Today, we’re excited to announce that Kimi K2 Thinking, Moonshot AI’s most advanced open-source reasoning model, is now available in Microsoft Foundry as a direct from Azure model.
Kimi K2 Thinking represents a major leap forward in agentic intelligence. Designed as a true thinking agent, it performs multi-step reasoning, orchestrates long chains of tool calls, and maintains stable, goal-directed behavior across hundreds of steps. Now, this breakthrough capability is available with Azure-grade security, observability, and enterprise integration.
With this launch, Microsoft Foundry continues to expand its leadership as the cloud platform with the widest, most diverse models, spanning frontier models, open models, and now state-of-the-art thinking systems.
Kimi K2 Thinking: Open, Scalable, Multi-Step Reasoning
Kimi K2 Thinking is the latest and most capable evolution of Moonshot AI’s open reasoning models.
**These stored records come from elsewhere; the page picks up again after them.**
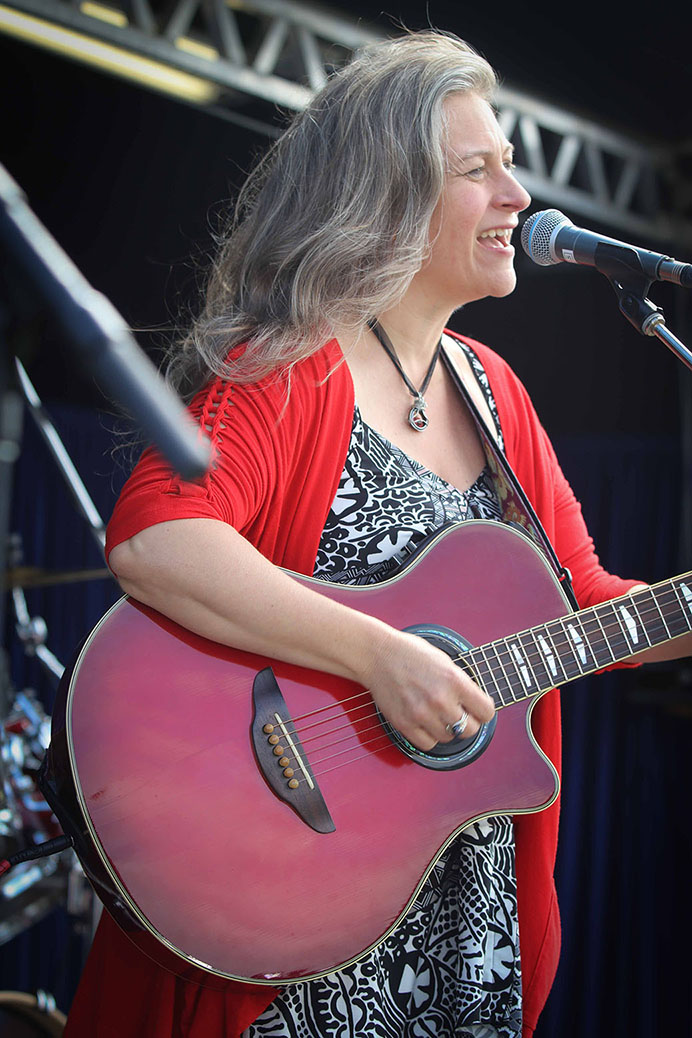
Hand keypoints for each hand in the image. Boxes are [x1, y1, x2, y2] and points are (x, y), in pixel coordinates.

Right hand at [358, 627, 494, 751]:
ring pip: (449, 737)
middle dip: (468, 722)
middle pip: (471, 730)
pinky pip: (428, 744)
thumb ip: (461, 684)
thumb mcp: (445, 661)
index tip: (478, 709)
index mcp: (455, 680)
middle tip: (460, 714)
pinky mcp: (405, 724)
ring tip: (438, 715)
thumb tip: (475, 704)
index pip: (486, 712)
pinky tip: (426, 723)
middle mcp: (440, 699)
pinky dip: (429, 737)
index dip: (484, 711)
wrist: (378, 654)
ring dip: (447, 729)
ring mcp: (422, 714)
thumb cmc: (410, 654)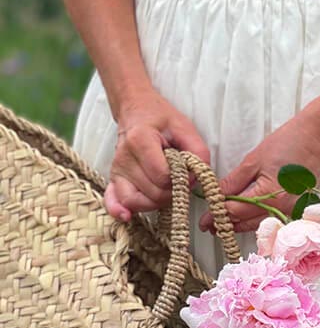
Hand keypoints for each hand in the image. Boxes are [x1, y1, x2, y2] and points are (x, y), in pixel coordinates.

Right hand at [104, 91, 210, 221]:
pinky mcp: (114, 178)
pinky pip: (113, 200)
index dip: (181, 179)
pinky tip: (127, 216)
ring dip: (157, 202)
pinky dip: (119, 211)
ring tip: (165, 188)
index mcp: (141, 140)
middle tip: (178, 180)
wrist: (136, 110)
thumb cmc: (161, 120)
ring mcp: (117, 169)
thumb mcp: (185, 129)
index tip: (186, 171)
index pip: (163, 176)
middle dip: (172, 192)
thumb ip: (198, 152)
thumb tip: (197, 178)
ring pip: (138, 202)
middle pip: (153, 192)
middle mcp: (125, 156)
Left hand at [201, 109, 319, 233]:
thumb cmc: (289, 143)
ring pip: (258, 225)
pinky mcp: (295, 209)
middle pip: (246, 223)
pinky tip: (244, 219)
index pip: (235, 211)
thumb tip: (215, 195)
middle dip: (226, 224)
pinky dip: (255, 221)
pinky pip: (271, 220)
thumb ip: (234, 182)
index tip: (204, 219)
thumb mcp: (254, 160)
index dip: (217, 215)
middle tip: (208, 225)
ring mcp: (291, 211)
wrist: (317, 137)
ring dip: (240, 225)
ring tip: (222, 223)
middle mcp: (282, 209)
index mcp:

Built as a long-horizon, tool-driven agent, it was trained end-to-end to interleave chain-of-thought reasoning with dynamic function calling.
What makes K2 Thinking different?
- Unprecedented Deep Thinking
Maintains coherent reasoning across 200–300 sequential tool calls, far beyond typical models that drift after 30–50 calls.
- 256K Context Window
Supports massive context for research, codebases, legal analysis, multi-document workflows, and stateful agents.
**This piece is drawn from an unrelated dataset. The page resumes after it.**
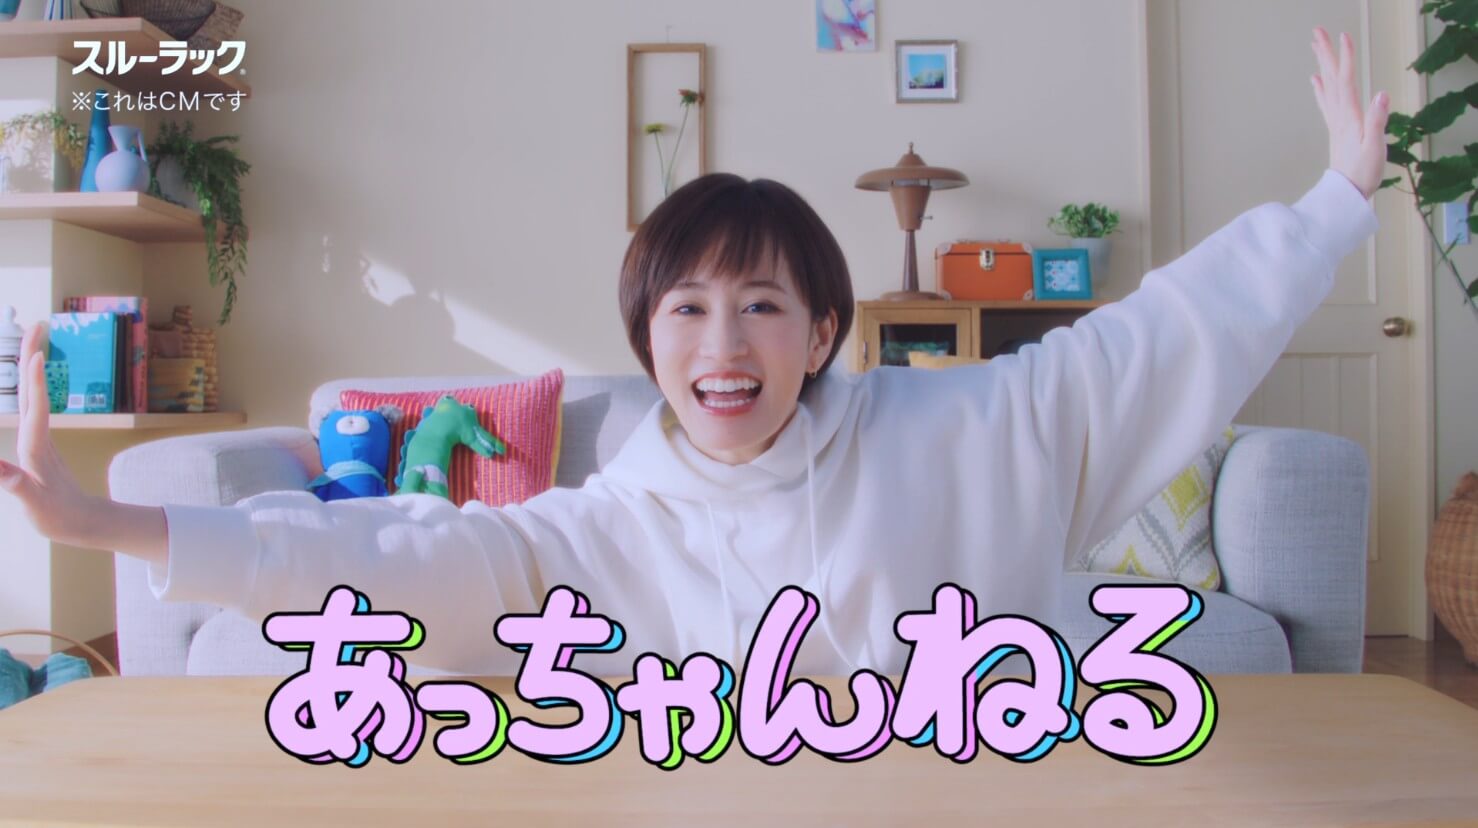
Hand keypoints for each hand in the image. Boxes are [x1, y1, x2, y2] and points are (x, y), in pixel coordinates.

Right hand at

- Native INT4 Quantization (QAT)
Unlocks lossless 2× speed-ups and significantly lower memory usage critical for thinking models with very long decoding paths.
- End-to-End Trained Agentic Behavior
Designed for workflows like autonomous research, multi-stage coding tasks, data investigations, and iterative document drafting.
This combination of scale, depth, and efficiency makes K2 Thinking a powerful addition to the Foundry models, especially for customers building long-horizon, tool-rich agents.
Performance and Efficiency by Design
Kimi K2 Thinking leverages a Mixture-of-Experts architecture to get the best of both worlds: very large capacity when needed, but efficient runtime cost by activating only a subset of experts per token.
Key efficiency characteristics:
- 32B active parameters per inference with ~1T total parameters, delivering strong performance without the cost profile of a monolithic trillion-parameter model.
- Native INT4 quantization support, enabling significant speedups and better hardware utilization while maintaining quality.
- A training recipe tuned for stability at scale, with techniques like MuonClip and large-scale agentic post-training.
Pricing
|
Model |
Deployment Type |
Azure Resource Region |
Price /1M Tokens |
|
Kimi-K2-Thinking |
Global Standard |
All regions (Check this page for region details)
|
Input - $0.6 output - $2.5 |
A New Chapter for Open Reasoning Models in the Enterprise
Kimi K2 Thinking represents a new wave of open, high-performance reasoning models that don’t just answer but truly think through complex problems with tools and data. Bringing it into Microsoft Foundry is about more than adding one more model tile; it’s about giving customers another powerful way to build trustworthy, long-running, tool-driven AI systems on Azure.